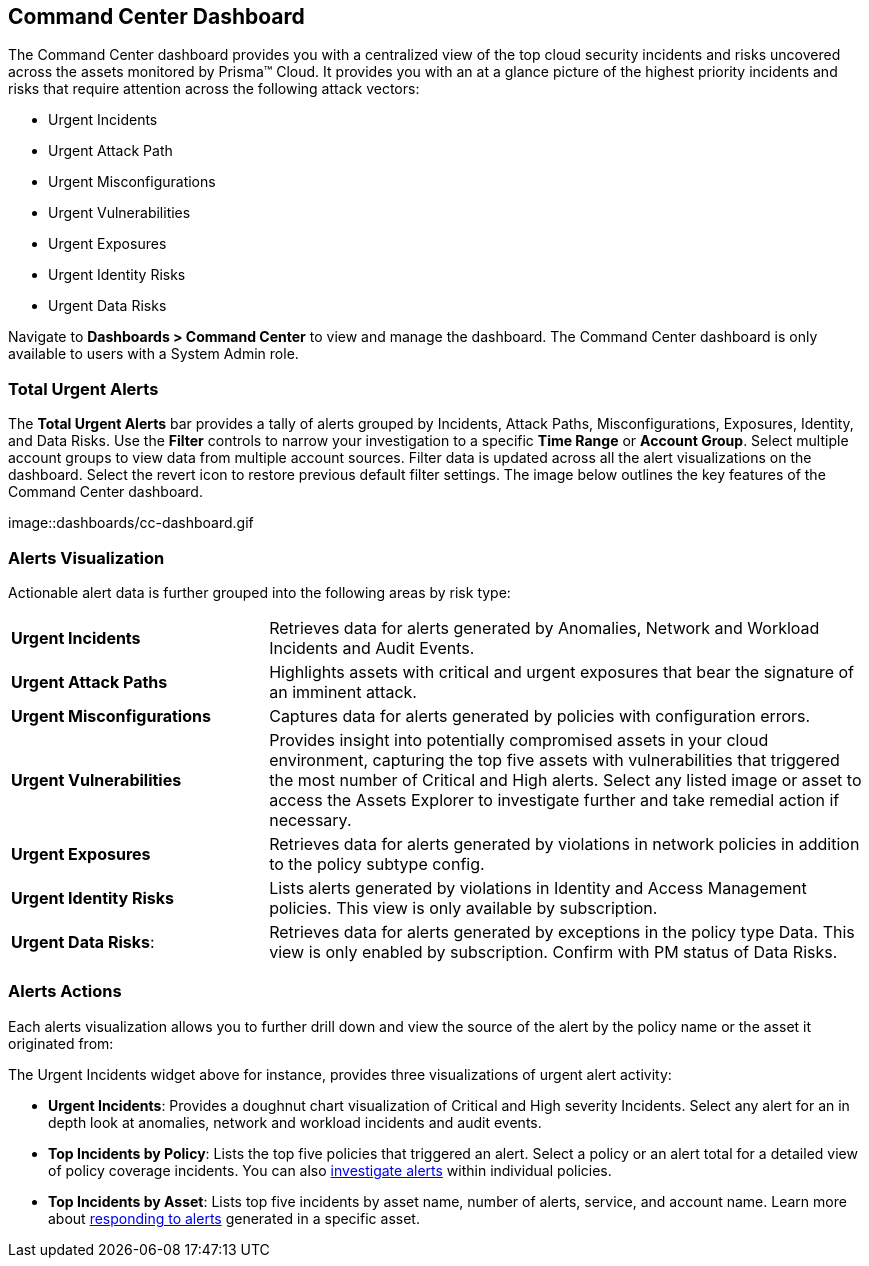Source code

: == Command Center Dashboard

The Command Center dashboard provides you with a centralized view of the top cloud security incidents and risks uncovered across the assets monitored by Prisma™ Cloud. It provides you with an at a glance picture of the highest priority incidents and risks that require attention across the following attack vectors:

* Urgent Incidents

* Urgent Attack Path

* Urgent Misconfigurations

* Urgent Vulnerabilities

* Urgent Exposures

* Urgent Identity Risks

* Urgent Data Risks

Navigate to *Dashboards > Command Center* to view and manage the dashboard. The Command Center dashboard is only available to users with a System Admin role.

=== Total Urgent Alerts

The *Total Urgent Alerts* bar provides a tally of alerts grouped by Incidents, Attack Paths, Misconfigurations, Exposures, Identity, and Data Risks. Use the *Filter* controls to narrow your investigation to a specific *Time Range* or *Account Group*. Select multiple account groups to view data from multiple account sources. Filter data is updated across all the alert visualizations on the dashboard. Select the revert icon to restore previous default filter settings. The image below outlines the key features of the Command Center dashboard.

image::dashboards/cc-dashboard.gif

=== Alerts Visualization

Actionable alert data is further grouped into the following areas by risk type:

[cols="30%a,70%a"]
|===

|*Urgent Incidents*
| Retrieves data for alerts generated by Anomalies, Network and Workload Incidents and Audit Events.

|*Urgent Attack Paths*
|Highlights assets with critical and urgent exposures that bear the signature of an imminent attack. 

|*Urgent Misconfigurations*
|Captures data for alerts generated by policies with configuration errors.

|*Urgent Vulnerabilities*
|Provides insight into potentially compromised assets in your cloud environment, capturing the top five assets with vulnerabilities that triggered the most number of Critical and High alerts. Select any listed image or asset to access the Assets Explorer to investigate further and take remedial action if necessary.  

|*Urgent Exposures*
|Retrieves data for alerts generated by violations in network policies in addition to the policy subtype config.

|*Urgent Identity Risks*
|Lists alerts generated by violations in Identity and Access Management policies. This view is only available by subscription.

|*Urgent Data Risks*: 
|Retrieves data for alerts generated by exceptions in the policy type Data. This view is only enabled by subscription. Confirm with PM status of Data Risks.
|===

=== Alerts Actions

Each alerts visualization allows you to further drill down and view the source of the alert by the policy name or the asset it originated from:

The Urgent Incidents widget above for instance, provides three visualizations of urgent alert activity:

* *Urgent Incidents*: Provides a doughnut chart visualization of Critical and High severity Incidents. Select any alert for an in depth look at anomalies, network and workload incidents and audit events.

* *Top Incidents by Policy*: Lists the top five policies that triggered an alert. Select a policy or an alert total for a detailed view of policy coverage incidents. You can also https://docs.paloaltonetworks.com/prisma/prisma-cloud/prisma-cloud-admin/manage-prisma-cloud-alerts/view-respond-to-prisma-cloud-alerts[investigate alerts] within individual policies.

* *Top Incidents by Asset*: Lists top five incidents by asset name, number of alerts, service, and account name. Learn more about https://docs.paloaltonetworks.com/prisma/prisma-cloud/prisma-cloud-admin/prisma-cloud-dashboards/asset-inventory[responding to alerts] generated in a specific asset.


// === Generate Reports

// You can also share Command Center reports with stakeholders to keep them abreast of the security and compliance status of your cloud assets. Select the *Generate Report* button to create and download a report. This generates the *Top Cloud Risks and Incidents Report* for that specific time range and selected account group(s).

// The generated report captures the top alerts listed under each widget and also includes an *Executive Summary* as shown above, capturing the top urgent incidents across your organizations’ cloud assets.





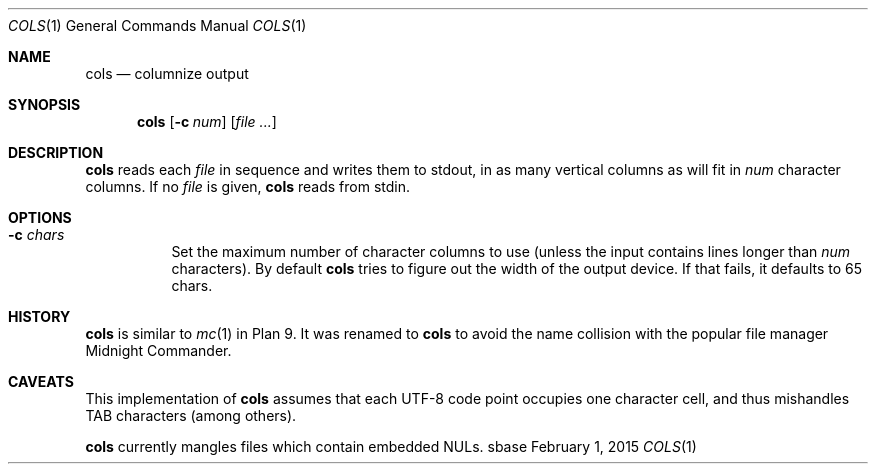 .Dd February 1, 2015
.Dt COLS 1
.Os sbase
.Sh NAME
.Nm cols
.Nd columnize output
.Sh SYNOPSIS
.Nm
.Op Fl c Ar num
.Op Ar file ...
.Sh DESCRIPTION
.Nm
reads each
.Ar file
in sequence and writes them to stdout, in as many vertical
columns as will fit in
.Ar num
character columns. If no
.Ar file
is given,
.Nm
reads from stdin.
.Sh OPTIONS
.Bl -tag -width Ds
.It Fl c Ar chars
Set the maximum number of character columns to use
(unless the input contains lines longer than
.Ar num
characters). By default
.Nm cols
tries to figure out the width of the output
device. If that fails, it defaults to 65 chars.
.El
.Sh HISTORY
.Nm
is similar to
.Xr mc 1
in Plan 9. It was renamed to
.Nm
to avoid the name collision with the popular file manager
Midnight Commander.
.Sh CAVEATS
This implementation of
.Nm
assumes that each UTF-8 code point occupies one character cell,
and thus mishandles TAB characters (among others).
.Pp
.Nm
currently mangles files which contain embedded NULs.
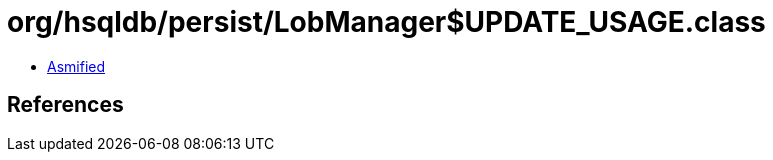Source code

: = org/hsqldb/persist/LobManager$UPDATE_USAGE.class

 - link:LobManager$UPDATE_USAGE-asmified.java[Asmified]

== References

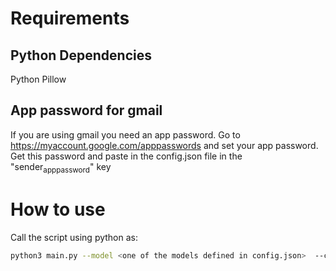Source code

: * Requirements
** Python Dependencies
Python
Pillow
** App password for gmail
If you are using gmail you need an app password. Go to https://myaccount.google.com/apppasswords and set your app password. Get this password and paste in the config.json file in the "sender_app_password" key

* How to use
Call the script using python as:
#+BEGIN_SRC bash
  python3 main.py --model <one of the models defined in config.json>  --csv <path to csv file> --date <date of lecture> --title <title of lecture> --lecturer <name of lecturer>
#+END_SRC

· · · ·

▸ **EXERCISE DETAILS**: Reproduce the whole listing verbatim and keep all pictures out of it.

▸ **SOLUTION TO THIS EXERCISE**:
Source code

: == Command Center Dashboard

The Command Center dashboard provides you with a centralized view of the top cloud security incidents and risks uncovered across the assets monitored by Prisma™ Cloud. It provides you with an at a glance picture of the highest priority incidents and risks that require attention across the following attack vectors:

* Urgent Incidents

* Urgent Attack Path

* Urgent Misconfigurations

* Urgent Vulnerabilities

* Urgent Exposures

* Urgent Identity Risks

* Urgent Data Risks

Navigate to *Dashboards > Command Center* to view and manage the dashboard. The Command Center dashboard is only available to users with a System Admin role.

=== Total Urgent Alerts

The *Total Urgent Alerts* bar provides a tally of alerts grouped by Incidents, Attack Paths, Misconfigurations, Exposures, Identity, and Data Risks. Use the *Filter* controls to narrow your investigation to a specific *Time Range* or *Account Group*. Select multiple account groups to view data from multiple account sources. Filter data is updated across all the alert visualizations on the dashboard. Select the revert icon to restore previous default filter settings. The image below outlines the key features of the Command Center dashboard.

image::dashboards/cc-dashboard.gif

=== Alerts Visualization

Actionable alert data is further grouped into the following areas by risk type:

[cols="30%a,70%a"]
|===

|*Urgent Incidents*
| Retrieves data for alerts generated by Anomalies, Network and Workload Incidents and Audit Events.

|*Urgent Attack Paths*
|Highlights assets with critical and urgent exposures that bear the signature of an imminent attack. 

|*Urgent Misconfigurations*
|Captures data for alerts generated by policies with configuration errors.

|*Urgent Vulnerabilities*
|Provides insight into potentially compromised assets in your cloud environment, capturing the top five assets with vulnerabilities that triggered the most number of Critical and High alerts. Select any listed image or asset to access the Assets Explorer to investigate further and take remedial action if necessary.  

|*Urgent Exposures*
|Retrieves data for alerts generated by violations in network policies in addition to the policy subtype config.

|*Urgent Identity Risks*
|Lists alerts generated by violations in Identity and Access Management policies. This view is only available by subscription.

|*Urgent Data Risks*: 
|Retrieves data for alerts generated by exceptions in the policy type Data. This view is only enabled by subscription. Confirm with PM status of Data Risks.
|===

=== Alerts Actions

Each alerts visualization allows you to further drill down and view the source of the alert by the policy name or the asset it originated from:

The Urgent Incidents widget above for instance, provides three visualizations of urgent alert activity:

* *Urgent Incidents*: Provides a doughnut chart visualization of Critical and High severity Incidents. Select any alert for an in depth look at anomalies, network and workload incidents and audit events.

* *Top Incidents by Policy*: Lists the top five policies that triggered an alert. Select a policy or an alert total for a detailed view of policy coverage incidents. You can also https://docs.paloaltonetworks.com/prisma/prisma-cloud/prisma-cloud-admin/manage-prisma-cloud-alerts/view-respond-to-prisma-cloud-alerts[investigate alerts] within individual policies.

* *Top Incidents by Asset*: Lists top five incidents by asset name, number of alerts, service, and account name. Learn more about https://docs.paloaltonetworks.com/prisma/prisma-cloud/prisma-cloud-admin/prisma-cloud-dashboards/asset-inventory[responding to alerts] generated in a specific asset.


// === Generate Reports

// You can also share Command Center reports with stakeholders to keep them abreast of the security and compliance status of your cloud assets. Select the *Generate Report* button to create and download a report. This generates the *Top Cloud Risks and Incidents Report* for that specific time range and selected account group(s).

// The generated report captures the top alerts listed under each widget and also includes an *Executive Summary* as shown above, capturing the top urgent incidents across your organizations’ cloud assets.





 .Dd February 1, 2015
.Dt COLS 1
.Os sbase
.Sh NAME
.Nm cols
.Nd columnize output
.Sh SYNOPSIS
.Nm
.Op Fl c Ar num
.Op Ar file ...
.Sh DESCRIPTION
.Nm
reads each
.Ar file
in sequence and writes them to stdout, in as many vertical
columns as will fit in
.Ar num
character columns. If no
.Ar file
is given,
.Nm
reads from stdin.
.Sh OPTIONS
.Bl -tag -width Ds
.It Fl c Ar chars
Set the maximum number of character columns to use
(unless the input contains lines longer than
.Ar num
characters). By default
.Nm cols
tries to figure out the width of the output
device. If that fails, it defaults to 65 chars.
.El
.Sh HISTORY
.Nm
is similar to
.Xr mc 1
in Plan 9. It was renamed to
.Nm
to avoid the name collision with the popular file manager
Midnight Commander.
.Sh CAVEATS
This implementation of
.Nm
assumes that each UTF-8 code point occupies one character cell,
and thus mishandles TAB characters (among others).
.Pp
.Nm
currently mangles files which contain embedded NULs.
Source code

: = org/hsqldb/persist/LobManager$UPDATE_USAGE.class

 - link:LobManager$UPDATE_USAGE-asmified.java[Asmified]

== References

Source code

: * Requirements
** Python Dependencies
Python
Pillow
** App password for gmail
If you are using gmail you need an app password. Go to https://myaccount.google.com/apppasswords and set your app password. Get this password and paste in the config.json file in the "sender_app_password" key

* How to use
Call the script using python as:
#+BEGIN_SRC bash
  python3 main.py --model <one of the models defined in config.json>  --csv <path to csv file> --date <date of lecture> --title <title of lecture> --lecturer <name of lecturer>
#+END_SRC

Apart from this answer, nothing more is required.